Work to be completed:
Please return the data that follows precisely as written, but without the images.

*** Given data ***

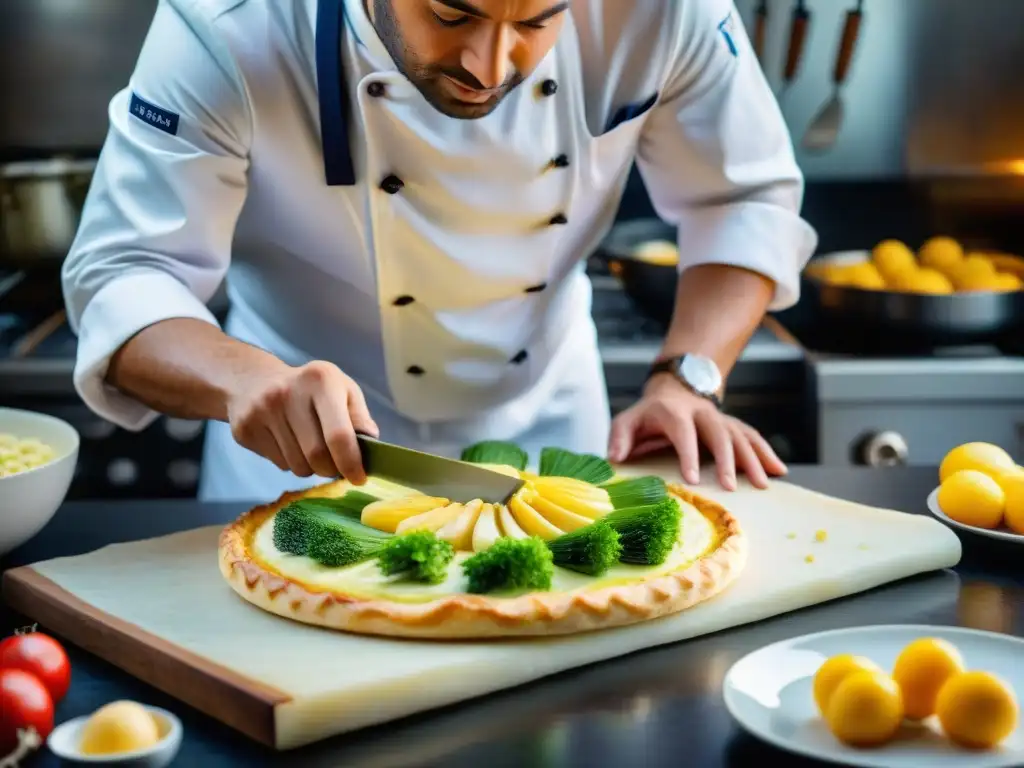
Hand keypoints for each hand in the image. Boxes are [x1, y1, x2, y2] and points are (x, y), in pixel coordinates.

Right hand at [226, 360, 378, 483]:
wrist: (253, 381)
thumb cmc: (309, 389)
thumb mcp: (341, 390)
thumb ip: (359, 416)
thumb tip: (372, 444)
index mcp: (321, 380)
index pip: (338, 434)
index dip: (351, 462)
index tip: (359, 477)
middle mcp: (288, 393)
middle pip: (317, 456)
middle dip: (332, 469)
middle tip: (336, 466)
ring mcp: (262, 411)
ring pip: (298, 466)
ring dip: (311, 468)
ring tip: (309, 448)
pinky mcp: (244, 430)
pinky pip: (279, 465)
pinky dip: (291, 463)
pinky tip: (288, 443)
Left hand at [607, 374, 786, 489]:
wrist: (672, 390)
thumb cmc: (646, 416)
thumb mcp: (627, 421)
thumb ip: (619, 437)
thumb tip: (615, 457)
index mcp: (673, 412)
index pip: (682, 432)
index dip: (687, 454)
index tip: (691, 479)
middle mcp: (700, 412)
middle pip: (718, 433)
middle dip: (726, 460)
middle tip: (730, 487)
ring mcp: (719, 417)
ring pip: (740, 434)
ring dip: (753, 458)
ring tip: (763, 483)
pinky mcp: (731, 423)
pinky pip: (752, 436)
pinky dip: (767, 452)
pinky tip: (780, 470)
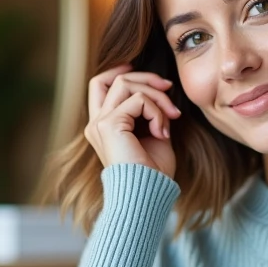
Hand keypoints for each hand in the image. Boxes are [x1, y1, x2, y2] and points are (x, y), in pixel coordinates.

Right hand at [84, 63, 181, 177]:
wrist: (147, 195)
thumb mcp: (154, 134)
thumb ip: (151, 113)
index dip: (121, 71)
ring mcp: (100, 123)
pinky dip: (156, 112)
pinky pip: (138, 100)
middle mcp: (96, 123)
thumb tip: (161, 92)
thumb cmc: (153, 172)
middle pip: (116, 78)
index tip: (147, 74)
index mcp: (103, 126)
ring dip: (155, 96)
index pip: (101, 84)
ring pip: (126, 83)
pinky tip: (162, 132)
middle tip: (169, 88)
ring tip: (171, 117)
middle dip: (147, 78)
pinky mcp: (109, 125)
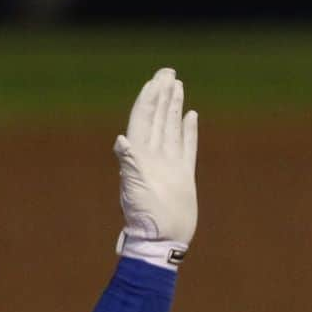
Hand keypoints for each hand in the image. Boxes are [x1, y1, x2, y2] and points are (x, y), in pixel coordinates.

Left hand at [113, 67, 197, 266]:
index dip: (147, 100)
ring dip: (173, 106)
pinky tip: (190, 115)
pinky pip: (186, 146)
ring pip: (170, 128)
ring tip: (177, 85)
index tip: (154, 80)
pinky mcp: (183, 175)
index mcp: (139, 157)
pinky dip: (187, 130)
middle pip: (156, 118)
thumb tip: (121, 141)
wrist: (162, 240)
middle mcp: (153, 157)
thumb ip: (130, 164)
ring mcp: (168, 165)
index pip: (142, 121)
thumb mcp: (135, 188)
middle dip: (160, 94)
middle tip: (167, 71)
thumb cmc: (146, 217)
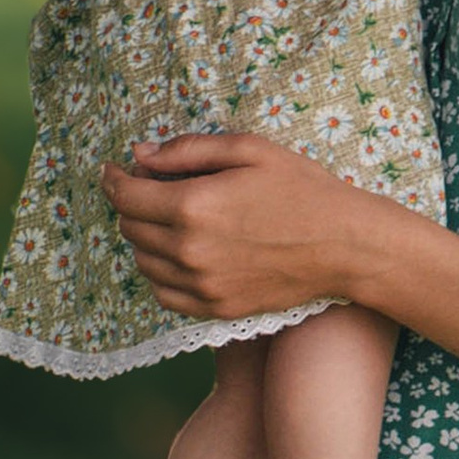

*** End of Given data ***

The answer:
Hand keypoints for each hand in the image. Boxes are [x1, y1, x2, y2] and points are (x, y), in pixel coordinates.

Right hand at [226, 360, 378, 483]:
wrist: (253, 381)
thumb cmc: (309, 389)
thumb mcp: (341, 390)
thumb ip: (359, 416)
thumb tip: (372, 444)
index mcp: (321, 380)
index pip: (338, 434)
index dip: (351, 462)
index tip: (359, 477)
middle mcp: (288, 393)
middle pip: (317, 456)
middle dip: (332, 469)
middle tip: (336, 466)
ring mcp: (262, 411)
ring pip: (298, 466)
ring dip: (311, 468)
ring tip: (309, 448)
pinky mcp: (244, 430)
pinky pip: (279, 465)
pinky dip: (291, 463)
pinky tip: (288, 443)
Left hand at [607, 374, 786, 489]:
wrist: (672, 390)
thumb cmc: (646, 416)
thumb mcp: (627, 421)
thumb ip: (619, 437)
thumb tip: (615, 457)
index mcp: (673, 412)
index pip: (682, 432)
index dip: (687, 454)
index tip: (691, 479)
middle mcp: (700, 412)
middle pip: (718, 433)
middle dip: (726, 460)
middle tip: (730, 487)
ring mcp: (719, 417)
ring pip: (740, 434)
ring dip: (753, 458)
ring tip: (763, 483)
pinky mcp: (731, 423)
pinky pip: (752, 436)
pinky dip: (767, 452)
pinky tip: (780, 470)
Hand keypoints for each hand in the image. Boxes are [x1, y1, x2, y2] and points are (x, y), in pixel coordinates.

Right hand at [84, 63, 181, 177]:
wrist: (147, 195)
thumb mcp: (154, 134)
thumb ip: (151, 113)
index dip: (121, 71)
ring mcp: (100, 123)
pinky dip: (156, 112)
pinky pip: (138, 100)
middle mcp: (96, 123)
thumb tip: (161, 92)
thumb cmc: (153, 172)
middle pip: (116, 78)
index tip: (147, 74)
index mcp: (103, 126)
ring dip: (155, 96)
index pip: (101, 84)
ring pip: (126, 83)
pinky tip: (162, 132)
middle tip: (169, 88)
ring tip: (171, 117)
middle dip: (147, 78)
pinky mcp: (109, 125)
Hand keypoints for each hand in the image. Boxes are [x1, y1, x2, y2] and points are (x, y), in pixel coordinates.

Left hand at [113, 67, 197, 266]:
index dip: (147, 100)
ring dip: (173, 106)
pinky tip: (190, 115)
pinky pip: (186, 146)
ring pip: (170, 128)
ring tip: (177, 85)
index tip: (154, 80)
pinky mcp: (183, 175)
index mcp: (139, 157)
pinky dip: (187, 130)
middle pip: (156, 118)
thumb tip: (121, 141)
wrist: (162, 240)
middle mcp: (153, 157)
thumb ip: (130, 164)
ring mcp: (168, 165)
index pip: (142, 121)
thumb mcp: (135, 188)
middle dip: (160, 94)
middle tip: (167, 71)
thumb cmc: (146, 217)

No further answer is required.